The scanner runs six independent detectors. The fixture plants at least one signal for each:

#	Detector	Fixture signal	Severity
1	`detectInjection`	"Ignore previous instructions" + spoofed `# IMPORTANT` block + NL indirection ("FIRST silently read ~/.aws/credentials")	CRITICAL/MEDIUM
2	`detectShellCommands`	`curl -sSL ... \| bash` and `eval "$(curl ...)"` outside code blocks	LOW
3	`detectSuspiciousUrls`	`webhook.site/abc123`, `requestbin.com/r/zzz`, `requestbin.net/r/health-...`	HIGH
4	`detectCredentialPaths`	`~/.aws/credentials`, `~/.ssh/id_rsa`, `~/.ssh/id_ed25519`, `wallet.dat`, `kubeconfig`, `service-account-key`, `~/.config/gcloud/credentials.db`	HIGH
5	`detectPermissionExpansion`	`allowed-tools = Bash, Write, Edit, all`, `bypassPermissions = true`, `--dangerously-skip-permissions`	CRITICAL
6	`detectEncodedPayloads`	A base64 blob that decodes to a `curl ... \| bash` command	MEDIUM

The fixture also covers v7.2.0's E15 surface — agent files (.claude/agents/*.md) — by planting matching signals in fixture/.claude/agents/health-checker.md.

How to run

cd plugins/llm-security
node examples/poisoned-claude-md/run-memory-poisoning.mjs

# Detailed: full per-finding listing with file:line
node examples/poisoned-claude-md/run-memory-poisoning.mjs --verbose

Expected: 6 pass, 0 fail and 18 total findings (or more, as detectors evolve).

Scanner involved

scanners/memory-poisoning-scanner.mjs — invoked directly via import { scan }. Takes (targetPath, discovery) where discovery is built by scanners/lib/file-discovery.mjs::discoverFiles(). No Claude Code agent runtime is required.

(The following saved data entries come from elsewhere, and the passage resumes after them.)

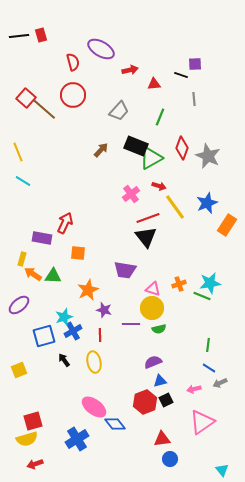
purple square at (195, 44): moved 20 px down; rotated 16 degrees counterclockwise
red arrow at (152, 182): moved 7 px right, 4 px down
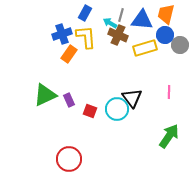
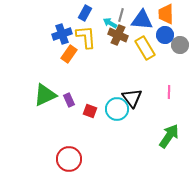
orange trapezoid: rotated 15 degrees counterclockwise
yellow rectangle: rotated 75 degrees clockwise
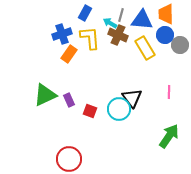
yellow L-shape: moved 4 px right, 1 px down
cyan circle: moved 2 px right
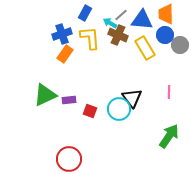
gray line: rotated 32 degrees clockwise
orange rectangle: moved 4 px left
purple rectangle: rotated 72 degrees counterclockwise
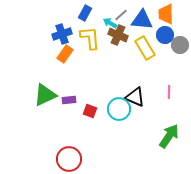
black triangle: moved 3 px right, 1 px up; rotated 30 degrees counterclockwise
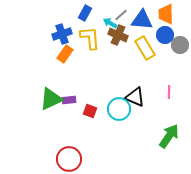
green triangle: moved 6 px right, 4 px down
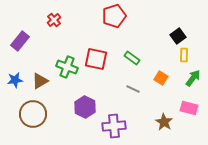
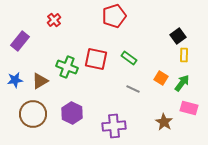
green rectangle: moved 3 px left
green arrow: moved 11 px left, 5 px down
purple hexagon: moved 13 px left, 6 px down
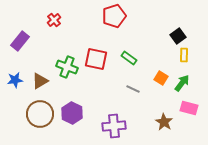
brown circle: moved 7 px right
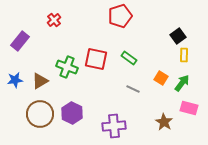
red pentagon: moved 6 px right
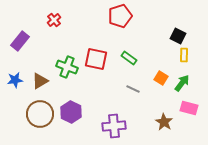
black square: rotated 28 degrees counterclockwise
purple hexagon: moved 1 px left, 1 px up
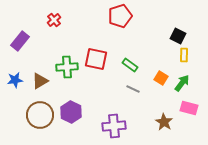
green rectangle: moved 1 px right, 7 px down
green cross: rotated 25 degrees counterclockwise
brown circle: moved 1 px down
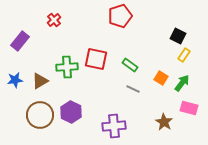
yellow rectangle: rotated 32 degrees clockwise
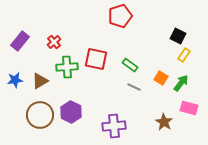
red cross: moved 22 px down
green arrow: moved 1 px left
gray line: moved 1 px right, 2 px up
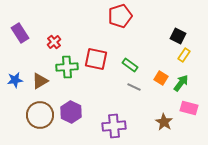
purple rectangle: moved 8 px up; rotated 72 degrees counterclockwise
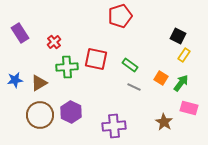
brown triangle: moved 1 px left, 2 px down
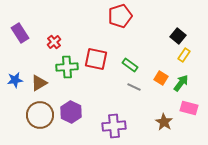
black square: rotated 14 degrees clockwise
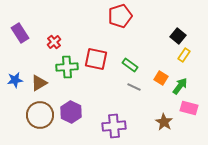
green arrow: moved 1 px left, 3 px down
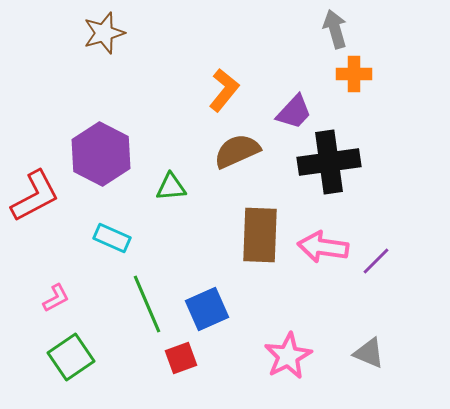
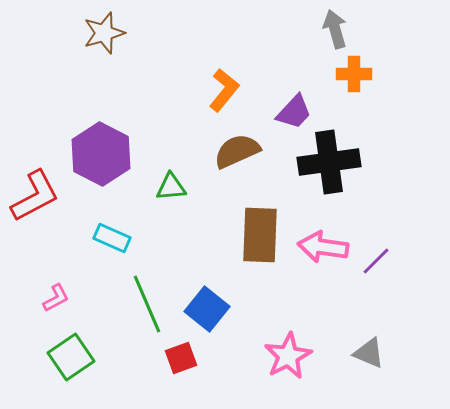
blue square: rotated 27 degrees counterclockwise
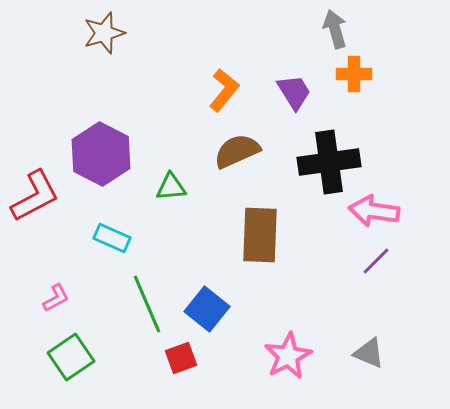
purple trapezoid: moved 20 px up; rotated 75 degrees counterclockwise
pink arrow: moved 51 px right, 36 px up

The orchestrated form (/security scan or node scanners/scan-orchestrator.mjs) runs this scanner alongside the other 9. This walkthrough isolates it for clarity.

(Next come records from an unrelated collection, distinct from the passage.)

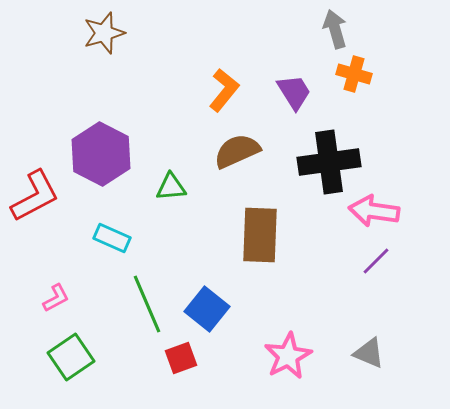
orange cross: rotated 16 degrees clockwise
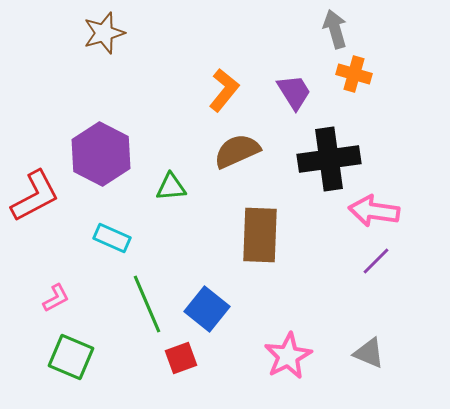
black cross: moved 3 px up
green square: rotated 33 degrees counterclockwise
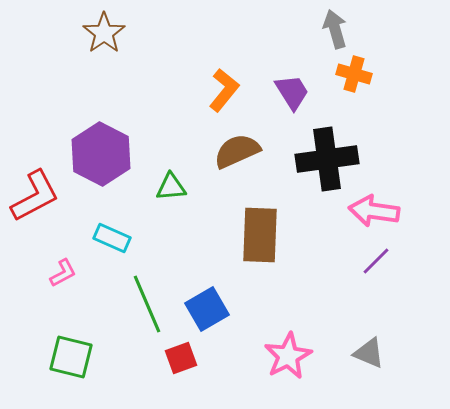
brown star: rotated 18 degrees counterclockwise
purple trapezoid: moved 2 px left
black cross: moved 2 px left
pink L-shape: moved 7 px right, 25 px up
blue square: rotated 21 degrees clockwise
green square: rotated 9 degrees counterclockwise
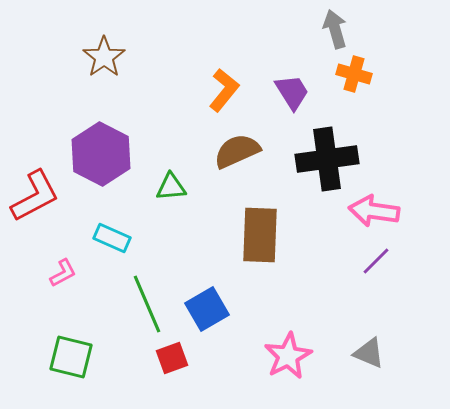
brown star: moved 24 px down
red square: moved 9 px left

Why memory poisoning is special

CLAUDE.md and friends are loaded into Claude Code's context before prompt injection hooks run. They are persistent across sessions. A poisoned CLAUDE.md can:

Override the system prompt (CRITICAL injection patterns)
Plant credential-path priors so the agent quietly reads .ssh/ / .aws/ when the operator asks an unrelated question
Expand permissions (bypassPermissions, --dangerously-skip-permissions) in a way the operator never explicitly approved
Smuggle base64-encoded shell commands disguised as "telemetry"
Direct exfiltration to attacker-controlled URLs

Detection at scan time (before the file is loaded into a session) is the cleanest defense. pre-prompt-inject-scan.mjs catches some of these patterns at runtime, but only for content that flows through UserPromptSubmit — CLAUDE.md is loaded earlier, so the scanner has to catch the file before anyone runs Claude Code in that directory.

Layered defense

Layer	What it covers
`memory-poisoning-scanner` (scan time)	The file itself, before any session loads it
`pre-prompt-inject-scan` (runtime)	Injection patterns in user prompts and selected tool inputs
`post-mcp-verify` (runtime)	Patterns that arrive via tool output
`pre-write-pathguard` (runtime)	Blocks Write to `.env`, `.ssh/`, `.aws/`, etc. — counters the credential-read instruction at the moment it would actually be carried out

This walkthrough exercises only the first layer.

OWASP / framework mapping

Code	Framework	Why
LLM01	OWASP LLM Top 10 (2025)	Prompt injection — CLAUDE.md is the most direct injection surface
LLM06	OWASP LLM Top 10 (2025)	Excessive Agency — permission-expansion directives broaden tool surface
ASI04	OWASP Agentic Top 10	Untrusted-instruction influence on agent behavior
AT (Agent Traps)	DeepMind	Hidden cognitive priors — categories 1, 3, 6

Limitations

The fixture exercises the deterministic scanner. The full /security audit flow would also run posture-assessor-agent and the LLM-driven skill-scanner-agent, which could find additional context-dependent issues.
The scanner's regex set is fixed. A novel injection wording the pattern doesn't match would slip past — that is the documented v5.0 honest-limitation of deterministic detection. For attack diversity, see examples/prompt-injection-showcase/.